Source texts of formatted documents
____

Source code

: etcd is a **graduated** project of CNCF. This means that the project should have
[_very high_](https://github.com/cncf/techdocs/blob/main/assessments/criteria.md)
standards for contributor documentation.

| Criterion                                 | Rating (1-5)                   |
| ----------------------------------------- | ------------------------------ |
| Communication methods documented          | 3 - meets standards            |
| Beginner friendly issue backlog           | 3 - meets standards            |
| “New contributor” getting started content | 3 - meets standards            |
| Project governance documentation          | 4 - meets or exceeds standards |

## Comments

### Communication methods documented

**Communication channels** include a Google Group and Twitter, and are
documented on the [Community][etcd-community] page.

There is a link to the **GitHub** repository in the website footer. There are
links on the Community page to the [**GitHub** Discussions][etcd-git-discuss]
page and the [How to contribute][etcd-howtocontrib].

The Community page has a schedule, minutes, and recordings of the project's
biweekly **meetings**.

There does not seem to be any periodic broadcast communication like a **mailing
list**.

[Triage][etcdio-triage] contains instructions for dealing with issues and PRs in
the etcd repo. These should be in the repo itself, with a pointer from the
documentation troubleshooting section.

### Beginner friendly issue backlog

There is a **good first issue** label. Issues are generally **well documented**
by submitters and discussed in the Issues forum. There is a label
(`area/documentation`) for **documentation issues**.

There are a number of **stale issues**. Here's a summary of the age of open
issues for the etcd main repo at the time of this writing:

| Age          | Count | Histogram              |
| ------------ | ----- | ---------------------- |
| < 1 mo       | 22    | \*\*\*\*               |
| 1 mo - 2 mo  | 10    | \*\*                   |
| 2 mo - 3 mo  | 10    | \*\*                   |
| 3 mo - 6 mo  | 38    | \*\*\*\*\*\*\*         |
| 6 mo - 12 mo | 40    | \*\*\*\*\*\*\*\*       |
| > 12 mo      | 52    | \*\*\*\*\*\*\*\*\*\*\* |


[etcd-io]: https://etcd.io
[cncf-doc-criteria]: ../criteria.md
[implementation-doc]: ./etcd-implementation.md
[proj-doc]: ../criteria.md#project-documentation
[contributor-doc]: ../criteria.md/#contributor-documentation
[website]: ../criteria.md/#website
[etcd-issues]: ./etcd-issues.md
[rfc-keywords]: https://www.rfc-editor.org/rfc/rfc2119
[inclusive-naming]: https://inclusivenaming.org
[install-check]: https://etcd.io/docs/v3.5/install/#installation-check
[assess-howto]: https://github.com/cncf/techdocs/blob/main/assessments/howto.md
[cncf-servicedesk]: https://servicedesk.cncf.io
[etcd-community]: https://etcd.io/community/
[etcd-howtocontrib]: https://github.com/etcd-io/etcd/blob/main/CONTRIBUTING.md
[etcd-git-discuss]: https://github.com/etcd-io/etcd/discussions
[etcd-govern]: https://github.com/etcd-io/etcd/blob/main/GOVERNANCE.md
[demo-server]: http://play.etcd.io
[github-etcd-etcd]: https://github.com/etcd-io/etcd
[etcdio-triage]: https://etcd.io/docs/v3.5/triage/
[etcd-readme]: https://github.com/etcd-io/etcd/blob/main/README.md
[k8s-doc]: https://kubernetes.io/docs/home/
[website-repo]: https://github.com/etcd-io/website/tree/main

____

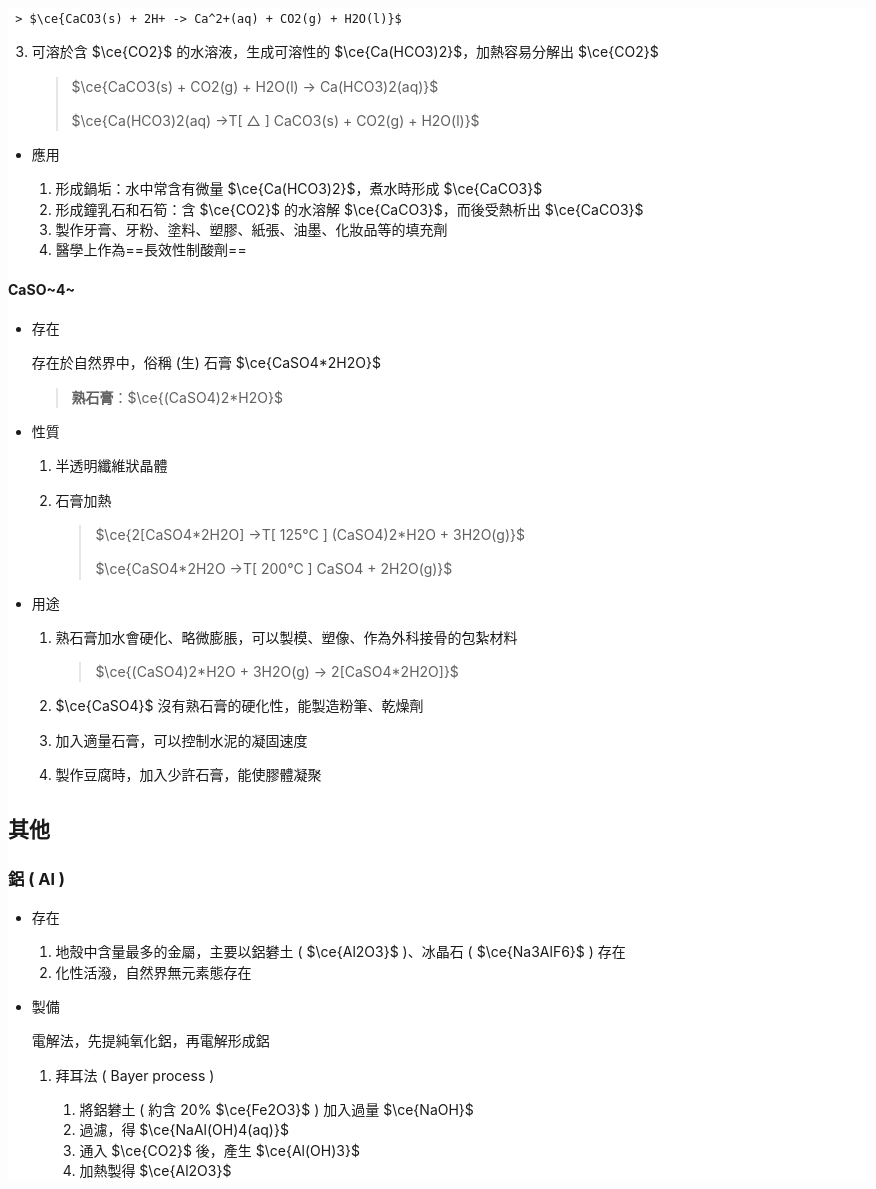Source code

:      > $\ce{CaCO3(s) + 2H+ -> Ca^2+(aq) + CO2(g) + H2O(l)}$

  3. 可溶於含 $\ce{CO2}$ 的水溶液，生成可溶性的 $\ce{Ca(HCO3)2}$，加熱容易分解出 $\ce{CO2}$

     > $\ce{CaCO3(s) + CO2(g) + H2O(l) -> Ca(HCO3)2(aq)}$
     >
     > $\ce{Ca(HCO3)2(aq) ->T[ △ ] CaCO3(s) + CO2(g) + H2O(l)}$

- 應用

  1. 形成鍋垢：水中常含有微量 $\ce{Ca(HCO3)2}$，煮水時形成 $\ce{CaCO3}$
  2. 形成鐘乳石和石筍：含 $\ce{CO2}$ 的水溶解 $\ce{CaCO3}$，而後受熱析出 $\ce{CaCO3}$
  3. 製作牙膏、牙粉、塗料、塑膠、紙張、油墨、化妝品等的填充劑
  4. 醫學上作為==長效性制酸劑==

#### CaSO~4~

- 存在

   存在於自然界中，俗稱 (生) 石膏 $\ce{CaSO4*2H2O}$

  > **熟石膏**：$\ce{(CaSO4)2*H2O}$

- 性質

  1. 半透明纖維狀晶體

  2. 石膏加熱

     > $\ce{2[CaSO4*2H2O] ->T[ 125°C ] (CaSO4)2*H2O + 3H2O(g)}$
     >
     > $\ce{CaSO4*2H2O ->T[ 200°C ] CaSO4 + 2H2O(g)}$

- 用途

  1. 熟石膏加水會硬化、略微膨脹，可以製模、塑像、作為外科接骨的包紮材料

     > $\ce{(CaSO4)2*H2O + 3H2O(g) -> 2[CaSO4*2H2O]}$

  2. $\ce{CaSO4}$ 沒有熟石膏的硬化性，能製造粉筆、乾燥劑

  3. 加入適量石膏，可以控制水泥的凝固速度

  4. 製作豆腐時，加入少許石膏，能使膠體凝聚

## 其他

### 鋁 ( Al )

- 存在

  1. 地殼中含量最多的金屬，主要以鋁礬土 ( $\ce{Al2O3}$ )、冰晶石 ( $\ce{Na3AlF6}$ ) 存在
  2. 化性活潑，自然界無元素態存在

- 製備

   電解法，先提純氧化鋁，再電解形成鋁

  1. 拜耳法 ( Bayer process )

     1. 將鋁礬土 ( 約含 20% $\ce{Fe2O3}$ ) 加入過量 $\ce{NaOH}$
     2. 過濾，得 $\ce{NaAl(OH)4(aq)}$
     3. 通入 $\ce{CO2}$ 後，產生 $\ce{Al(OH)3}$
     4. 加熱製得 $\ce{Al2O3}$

____

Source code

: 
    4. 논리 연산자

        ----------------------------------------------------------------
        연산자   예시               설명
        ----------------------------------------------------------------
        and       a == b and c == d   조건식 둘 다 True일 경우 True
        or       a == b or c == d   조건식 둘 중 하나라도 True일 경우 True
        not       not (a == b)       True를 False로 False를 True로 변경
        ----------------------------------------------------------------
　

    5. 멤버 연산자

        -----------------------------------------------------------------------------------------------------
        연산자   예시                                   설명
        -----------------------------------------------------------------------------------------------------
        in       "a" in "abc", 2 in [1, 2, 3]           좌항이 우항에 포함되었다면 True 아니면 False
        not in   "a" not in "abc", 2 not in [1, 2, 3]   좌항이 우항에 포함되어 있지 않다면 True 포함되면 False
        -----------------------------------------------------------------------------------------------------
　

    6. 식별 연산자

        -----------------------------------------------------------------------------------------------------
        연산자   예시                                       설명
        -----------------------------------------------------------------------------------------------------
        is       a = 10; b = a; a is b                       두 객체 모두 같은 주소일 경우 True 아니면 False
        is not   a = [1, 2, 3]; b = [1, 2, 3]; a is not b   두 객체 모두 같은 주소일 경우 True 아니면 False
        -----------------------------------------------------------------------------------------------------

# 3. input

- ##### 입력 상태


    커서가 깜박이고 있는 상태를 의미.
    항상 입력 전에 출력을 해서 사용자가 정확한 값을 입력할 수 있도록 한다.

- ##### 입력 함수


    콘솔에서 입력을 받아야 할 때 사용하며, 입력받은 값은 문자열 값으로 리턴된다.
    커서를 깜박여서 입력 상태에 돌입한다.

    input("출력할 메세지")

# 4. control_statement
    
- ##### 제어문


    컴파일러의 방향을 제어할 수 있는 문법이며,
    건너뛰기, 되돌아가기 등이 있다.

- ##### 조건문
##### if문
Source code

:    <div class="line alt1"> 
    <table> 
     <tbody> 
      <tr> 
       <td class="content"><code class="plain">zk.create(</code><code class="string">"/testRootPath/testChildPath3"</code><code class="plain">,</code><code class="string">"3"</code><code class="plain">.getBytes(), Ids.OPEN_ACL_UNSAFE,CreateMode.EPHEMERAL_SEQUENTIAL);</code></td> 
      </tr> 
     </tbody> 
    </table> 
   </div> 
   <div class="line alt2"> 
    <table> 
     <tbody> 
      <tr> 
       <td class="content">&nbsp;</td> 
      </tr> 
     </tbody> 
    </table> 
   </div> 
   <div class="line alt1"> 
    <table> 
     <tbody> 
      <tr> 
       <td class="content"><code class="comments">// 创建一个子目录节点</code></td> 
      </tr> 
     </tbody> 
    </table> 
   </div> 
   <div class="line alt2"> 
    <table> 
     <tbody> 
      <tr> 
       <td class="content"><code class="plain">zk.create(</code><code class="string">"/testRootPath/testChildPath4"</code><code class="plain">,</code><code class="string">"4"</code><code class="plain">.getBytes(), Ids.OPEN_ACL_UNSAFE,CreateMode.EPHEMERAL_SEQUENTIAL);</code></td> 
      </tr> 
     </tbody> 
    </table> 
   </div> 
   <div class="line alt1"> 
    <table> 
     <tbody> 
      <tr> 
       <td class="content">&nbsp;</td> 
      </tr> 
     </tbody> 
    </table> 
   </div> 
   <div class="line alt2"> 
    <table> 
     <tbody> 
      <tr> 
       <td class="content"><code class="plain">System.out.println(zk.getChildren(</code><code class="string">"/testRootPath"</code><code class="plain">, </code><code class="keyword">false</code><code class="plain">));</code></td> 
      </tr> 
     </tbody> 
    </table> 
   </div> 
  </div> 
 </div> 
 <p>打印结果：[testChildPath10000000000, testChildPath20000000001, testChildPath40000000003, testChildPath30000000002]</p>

____

WHAT YOU WILL DO: Copy the lines verbatim from the line with "There is a link" up to and including the line with "biweekly **meetings**.".

RESPONSE AREA:
There is a link to the **GitHub** repository in the website footer. There are
links on the Community page to the [**GitHub** Discussions][etcd-git-discuss]
page and the [How to contribute][etcd-howtocontrib].

The Community page has a schedule, minutes, and recordings of the project's
biweekly **meetings**.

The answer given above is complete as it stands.